The NBA Draft: All Picks Matter
Image: Sporting News Australia
It's a big part of the NBA, but is there too much emphasis on players being taken early on in the Draft?
The NBA Draft is a brilliant way of evenly and fairly distributing new players throughout the league, as well as preventing the teams with the most money buying up all the best young talent. On Draft Night, we all sit in anticipation as to which player is joining which team, and, most importantly, who is going to be the number one pick?
Being selected first overall is considered the biggest distinction for a brand new recruit, that you are the most wanted of hundreds of players who entered the draft, and who wouldn’t want to join such esteemed company as Kareem Abdul-Jabbar, Oscar Robertson, Magic Johnson and Hakeem Olajuwon?
That being said, the number one pick will also be joining the ranks of players who didn’t quite change the game as those aforementioned did. Some didn’t live up to the hype of being chosen first overall (Kenyon Martin, Michael Olowokandi), while some suffered from persistent injury (Greg Oden, Pervis Ellison) and others from disastrous careers (Kwame Brown).
Every player wants to be drafted in the first round, what comes next is considered something of a graveyard. While it’s true that a majority of second-round picks never even play in the NBA, a lot of talent has emerged from beyond the first round, showing it’s far from the basketball wilderness it’s thought to be.
Dennis Rodman was drafted in the second round, and he went on to be one of best defensive players the game has ever seen. Mark Price, Manu Ginobili, Draymond Green and Isaiah Thomas are but a few second round picks who have had, or continue to have, successful careers in the NBA. Bruce Bowen and Ben Wallace both went undrafted, but the Spurs and Pistons took a chance on each of them and they went on to be two of the NBA’s biggest stars and most feared players of the early 2000s. Half a dozen examples is probably not be the most incontrovertible evidence, but it does show where a player is taken in the draft is not necessarily an indicator of their talent.
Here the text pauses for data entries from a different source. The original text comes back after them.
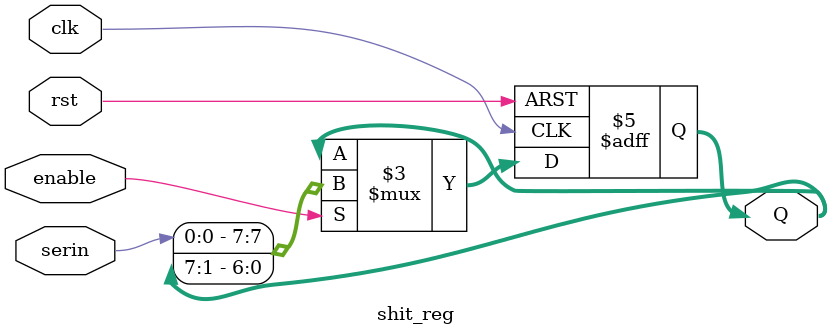
<source format=v>
`timescale 1ns / 1ps


module shit_reg # (parameter width = 8)(
    input serin,
    output reg [width-1:0] Q,
    input clk,
    input enable,
    input rst
    );
    
   always@(posedge rst or posedge clk)
   begin
        if (rst)
            Q <= {width{1'b0}};
        else
            if(enable)
                Q <= {serin,Q[width-1:1]};
            else
                Q <= Q;
   end
    
endmodule

</source>
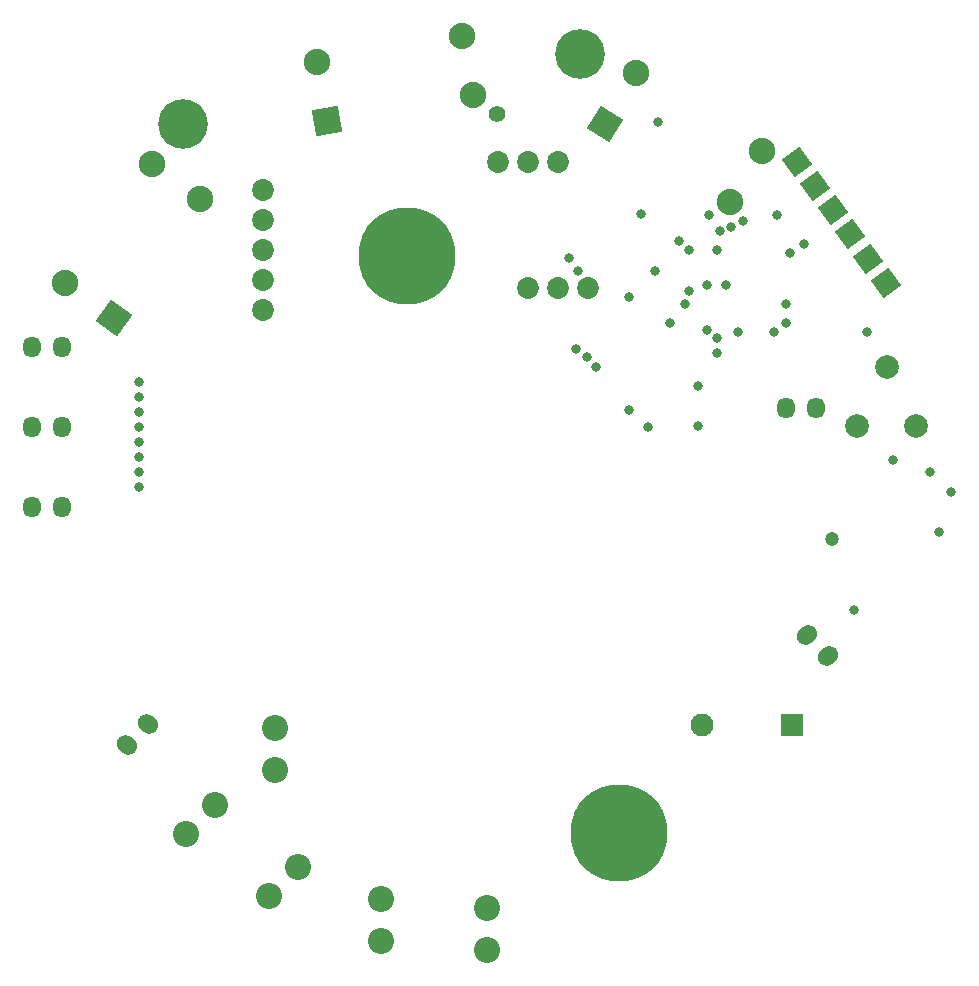
<source format=gbs>
G04 Layer_Color=16711935*
%FSTAX24Y24*%
%MOIN*%
G70*
G01*
G75*
%ADD64C,0.0552*%
%ADD69O,0.0592X0.0710*%
G04:AMPARAMS|DCode=70|XSize=71mil|YSize=59.2mil|CornerRadius=0mil|HoleSize=0mil|Usage=FLASHONLY|Rotation=45.000|XOffset=0mil|YOffset=0mil|HoleType=Round|Shape=Round|*
%AMOVALD70*
21,1,0.0118,0.0592,0.0000,0.0000,45.0*
1,1,0.0592,-0.0042,-0.0042*
1,1,0.0592,0.0042,0.0042*
%
%ADD70OVALD70*%

G04:AMPARAMS|DCode=71|XSize=71mil|YSize=59.2mil|CornerRadius=0mil|HoleSize=0mil|Usage=FLASHONLY|Rotation=315.000|XOffset=0mil|YOffset=0mil|HoleType=Round|Shape=Round|*
%AMOVALD71*
21,1,0.0118,0.0592,0.0000,0.0000,315.0*
1,1,0.0592,-0.0042,0.0042*
1,1,0.0592,0.0042,-0.0042*
%
%ADD71OVALD71*%

%ADD72C,0.0730*%
%ADD73C,0.1655*%
%ADD74P,0.1032X4X81.0*%
%ADD75C,0.0789*%
%ADD76P,0.1245X4X325.0*%
%ADD77C,0.0880*%
%ADD78P,0.1245X4X283.0*%
%ADD79P,0.1245X4X369.0*%
%ADD80C,0.3230*%
%ADD81C,0.0867*%
%ADD82R,0.0769X0.0769*%
%ADD83C,0.0769*%
%ADD84C,0.0316*%
%ADD85C,0.0474*%
D64*
X184434Y15737D02*
D03*
D69*
X168928Y144279D02*
D03*
X169928D02*
D03*
Y149594D02*
D03*
X168928D02*
D03*
Y146937D02*
D03*
X169928D02*
D03*
X194047Y147584D02*
D03*
X195047D02*
D03*
D70*
X194763Y140007D02*
D03*
X19547Y1393D02*
D03*
D71*
X172074Y136331D02*
D03*
X172781Y137038D02*
D03*
D72*
X176618Y150842D02*
D03*
Y151842D02*
D03*
Y152842D02*
D03*
Y154842D02*
D03*
Y153842D02*
D03*
X184471Y155762D02*
D03*
X185471D02*
D03*
X186471D02*
D03*
X187471Y151563D02*
D03*
X186471D02*
D03*
X185471D02*
D03*
D73*
X173955Y157029D02*
D03*
X187204Y159378D02*
D03*
D74*
X195612Y154165D02*
D03*
X195024Y154974D02*
D03*
X194436Y155783D02*
D03*
X196199Y153356D02*
D03*
X196787Y152547D02*
D03*
X197375Y151738D02*
D03*
D75*
X196423Y146986D02*
D03*
X197407Y148954D02*
D03*
X198391Y146986D02*
D03*
D76*
X178769Y157139D02*
D03*
D77*
X178421Y159109D02*
D03*
X183613Y157993D02*
D03*
X183266Y159963D02*
D03*
X189067Y158732D02*
D03*
X192179Y154429D02*
D03*
X193239Y156125D02*
D03*
X170027Y151735D02*
D03*
X174537Y15454D02*
D03*
X172919Y155715D02*
D03*
D78*
X188007Y157036D02*
D03*
D79*
X171645Y15056D02*
D03*
D80*
X188497Y133404D02*
D03*
X181427Y152644D02*
D03*
D81*
X18055Y129811D02*
D03*
Y131189D02*
D03*
X177027Y136897D02*
D03*
Y135519D02*
D03*
X175033Y134333D02*
D03*
X174059Y133359D02*
D03*
X177789Y132266D02*
D03*
X176814Y131292D02*
D03*
X184093Y129522D02*
D03*
Y1309D02*
D03*
D82*
X194254Y136996D02*
D03*
D83*
X191254D02*
D03*
D84*
X187046Y149535D02*
D03*
X191435Y150185D02*
D03*
X187715Y148954D02*
D03*
X191435Y151681D02*
D03*
X190806Y151464D02*
D03*
Y152842D02*
D03*
X19177Y149417D02*
D03*
X190673Y151051D02*
D03*
X192065Y151681D02*
D03*
X194192Y152744D02*
D03*
X194646Y153039D02*
D03*
X187407Y14926D02*
D03*
X19175Y14989D02*
D03*
X192459Y150106D02*
D03*
X19364D02*
D03*
X196744D02*
D03*
X194047Y150421D02*
D03*
Y151051D02*
D03*
X19018Y150421D02*
D03*
X188817Y151267D02*
D03*
X189231Y154023D02*
D03*
X186809Y152567D02*
D03*
X187105Y152153D02*
D03*
X189703Y152134D02*
D03*
X189802Y157106D02*
D03*
X198857Y145446D02*
D03*
X191475Y154006D02*
D03*
X190491Y153138D02*
D03*
X193739Y154016D02*
D03*
X191121Y148315D02*
D03*
X19175Y152842D02*
D03*
X199546Y14476D02*
D03*
X199152Y143435D02*
D03*
X197625Y145854D02*
D03*
X196332Y140839D02*
D03*
X172477Y147937D02*
D03*
Y148437D02*
D03*
Y147437D02*
D03*
Y146937D02*
D03*
Y146437D02*
D03*
Y145937D02*
D03*
Y145437D02*
D03*
Y144937D02*
D03*
X188827Y147519D02*
D03*
X189471Y146937D02*
D03*
X191113Y146986D02*
D03*
X191841Y15347D02*
D03*
X192237Y153596D02*
D03*
X192613Y153799D02*
D03*
D85*
X195589Y143197D02*
D03*
M02*

</source>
The internet is awash with revisionist articles which look back on drafts of the past and how each team should have chosen. With the benefit of hindsight, it’s easy to say that the Trail Blazers should have chosen Michael Jordan over Sam Bowie, or scoff at the Pistons for going with Darko Milicic when they could have had either Carmelo Anthony, Chris Bosh or Dwyane Wade. The thing is, at the time, they thought they were making the right decision. No none could have known precisely the mark Jordan was about to leave on the game, or the lack of one that would be left by Milicic, and this begs another question - would the career of a player like Jordan have been exactly the same if they started out with a different team?
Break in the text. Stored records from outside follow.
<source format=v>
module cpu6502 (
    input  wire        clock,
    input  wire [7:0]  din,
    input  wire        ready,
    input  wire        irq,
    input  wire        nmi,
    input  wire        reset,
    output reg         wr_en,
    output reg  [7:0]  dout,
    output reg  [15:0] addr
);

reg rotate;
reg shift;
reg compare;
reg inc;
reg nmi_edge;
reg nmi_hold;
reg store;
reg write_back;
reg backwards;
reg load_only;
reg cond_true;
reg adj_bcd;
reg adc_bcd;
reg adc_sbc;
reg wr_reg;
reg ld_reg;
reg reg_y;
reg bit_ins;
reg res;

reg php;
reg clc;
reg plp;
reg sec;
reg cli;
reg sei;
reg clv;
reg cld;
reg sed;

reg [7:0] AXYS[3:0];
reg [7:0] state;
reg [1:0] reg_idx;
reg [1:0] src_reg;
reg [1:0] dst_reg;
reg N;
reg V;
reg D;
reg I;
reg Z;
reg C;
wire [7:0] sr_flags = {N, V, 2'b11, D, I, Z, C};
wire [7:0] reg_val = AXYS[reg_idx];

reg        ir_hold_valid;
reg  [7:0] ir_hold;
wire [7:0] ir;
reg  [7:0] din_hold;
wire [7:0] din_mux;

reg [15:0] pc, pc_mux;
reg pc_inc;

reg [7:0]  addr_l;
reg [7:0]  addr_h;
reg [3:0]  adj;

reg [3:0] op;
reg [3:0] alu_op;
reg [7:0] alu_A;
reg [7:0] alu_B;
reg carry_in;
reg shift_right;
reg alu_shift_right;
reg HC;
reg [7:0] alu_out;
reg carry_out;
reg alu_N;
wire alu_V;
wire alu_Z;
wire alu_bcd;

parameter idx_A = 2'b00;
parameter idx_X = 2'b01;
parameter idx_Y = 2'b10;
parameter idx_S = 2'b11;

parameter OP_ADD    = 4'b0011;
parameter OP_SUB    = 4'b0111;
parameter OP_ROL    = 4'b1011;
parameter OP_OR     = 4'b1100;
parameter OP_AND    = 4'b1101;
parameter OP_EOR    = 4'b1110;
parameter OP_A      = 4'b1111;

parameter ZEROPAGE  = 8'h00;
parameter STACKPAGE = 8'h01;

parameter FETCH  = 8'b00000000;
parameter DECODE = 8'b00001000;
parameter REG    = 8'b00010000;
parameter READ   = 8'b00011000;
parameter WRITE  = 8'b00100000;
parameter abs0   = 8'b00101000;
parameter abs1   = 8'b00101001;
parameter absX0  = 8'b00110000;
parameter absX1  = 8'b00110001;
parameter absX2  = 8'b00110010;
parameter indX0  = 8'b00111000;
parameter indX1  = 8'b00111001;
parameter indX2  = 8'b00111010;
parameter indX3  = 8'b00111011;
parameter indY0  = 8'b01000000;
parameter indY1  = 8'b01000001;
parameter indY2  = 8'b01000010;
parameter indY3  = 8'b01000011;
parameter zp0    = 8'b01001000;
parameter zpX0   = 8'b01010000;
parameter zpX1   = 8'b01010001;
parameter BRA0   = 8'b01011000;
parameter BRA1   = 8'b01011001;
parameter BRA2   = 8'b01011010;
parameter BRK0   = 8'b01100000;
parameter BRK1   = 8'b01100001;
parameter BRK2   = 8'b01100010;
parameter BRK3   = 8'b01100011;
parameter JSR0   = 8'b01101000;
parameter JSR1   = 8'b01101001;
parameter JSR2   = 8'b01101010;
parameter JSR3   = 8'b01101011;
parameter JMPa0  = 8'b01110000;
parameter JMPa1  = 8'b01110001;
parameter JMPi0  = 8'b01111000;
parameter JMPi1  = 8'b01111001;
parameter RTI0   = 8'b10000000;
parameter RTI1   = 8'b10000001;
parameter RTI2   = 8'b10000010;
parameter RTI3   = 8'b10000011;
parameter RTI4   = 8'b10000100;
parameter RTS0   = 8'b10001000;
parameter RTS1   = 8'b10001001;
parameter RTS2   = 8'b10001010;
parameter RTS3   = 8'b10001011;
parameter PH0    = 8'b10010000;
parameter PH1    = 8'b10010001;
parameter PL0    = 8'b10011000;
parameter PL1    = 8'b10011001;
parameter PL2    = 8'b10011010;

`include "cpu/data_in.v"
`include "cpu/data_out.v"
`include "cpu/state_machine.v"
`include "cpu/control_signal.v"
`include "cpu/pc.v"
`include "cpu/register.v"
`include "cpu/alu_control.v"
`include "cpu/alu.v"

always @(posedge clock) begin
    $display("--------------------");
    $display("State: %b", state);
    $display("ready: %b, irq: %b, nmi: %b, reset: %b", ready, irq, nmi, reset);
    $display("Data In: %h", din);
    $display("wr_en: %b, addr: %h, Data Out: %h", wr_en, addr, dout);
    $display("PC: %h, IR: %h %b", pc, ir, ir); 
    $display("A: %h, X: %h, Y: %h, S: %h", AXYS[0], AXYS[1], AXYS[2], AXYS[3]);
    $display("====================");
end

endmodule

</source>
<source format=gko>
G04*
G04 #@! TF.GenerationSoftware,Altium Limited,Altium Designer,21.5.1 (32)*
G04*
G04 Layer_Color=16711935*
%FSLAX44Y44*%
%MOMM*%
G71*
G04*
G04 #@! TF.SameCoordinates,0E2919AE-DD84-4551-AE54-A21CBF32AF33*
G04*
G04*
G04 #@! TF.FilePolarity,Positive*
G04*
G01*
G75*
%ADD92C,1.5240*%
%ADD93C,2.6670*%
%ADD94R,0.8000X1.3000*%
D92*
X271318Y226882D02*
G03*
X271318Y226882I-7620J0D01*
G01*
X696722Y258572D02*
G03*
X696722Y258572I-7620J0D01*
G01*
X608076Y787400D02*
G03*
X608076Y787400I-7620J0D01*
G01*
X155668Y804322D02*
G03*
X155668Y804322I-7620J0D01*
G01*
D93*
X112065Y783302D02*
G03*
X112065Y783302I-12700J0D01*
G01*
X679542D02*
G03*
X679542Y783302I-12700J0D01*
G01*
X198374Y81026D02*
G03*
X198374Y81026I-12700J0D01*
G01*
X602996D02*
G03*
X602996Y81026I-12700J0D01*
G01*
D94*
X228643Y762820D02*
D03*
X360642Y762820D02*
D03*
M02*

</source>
When a 'rising star' of basketball first joins the professional ranks there are some things their first team just can not predict about them: Is the club culture and management style the best fit for them? How quickly will they be able to adapt to playing at this new level? These very individual reactions are things their college stats can’t really say about them.
A team can read all the scouting reports and hold as many try outs as they like, but in the end, when it comes to choosing a player for the draft, what they are doing more than anything is guessing. They can't know for certain who they are going to choose will be a genius on the court, all they can do is go with who looks like the best prospect and hope they transform when they take to the court.
Recent number one picks like Anthony Davis, Ben Simmons and Karl-Anthony Towns have taken to the league like the proverbial fowl to the proverbial liquid, but they are an elite bunch. They are hugely talented, yes, but they have also worked hard their whole lives to reach the NBA, carried along by an unwavering belief that it is the place where they belong. If a player is even a fraction off from that belief and work ethic, their career path at basketball’s highest level is going to be all the more bumpy.
We’ve seen this as recently as 2013, when the Cleveland Cavaliers, unexepectedly, selected Anthony Bennett with the number one overall pick. Bennett had an underwhelming spell in the NBA; while he did prove himself a decent rebounder, he never managed to average more than 10 points per game in a single season. He played for four NBA teams, never for any more than a year, before falling out of the league and going on to play in Turkey and the G-League after that. When Bennett was released by the Raptors in 2016, coaches cited his inability to grasp the demands of an NBA career as one of the biggest reasons why.
It's easy to see how making the jump from college basketball to the sport's elite platform would be a shock to the system for some players. You can't really know about the sacrifices that need to be made, the higher standards that have to be met and the pressures you will be playing under are like until you've experienced them first-hand. Bennett wasn’t the first who couldn’t live up to NBA standards, and he certainly won’t be the last.
So it shouldn’t come as a surprise if and when one of this year’s top picks doesn’t turn out to be the superstar of basketball everyone hoped they would be. While the Draft is still a brilliantly implemented system, in essence it is a big guessing game which gives no guarantee how the career of any draft selectee is going to turn out. Maybe we shouldn't be so quick to judge the top draft picks, and instead be congratulatory they have been given a chance by an NBA team - and then see what they make of it.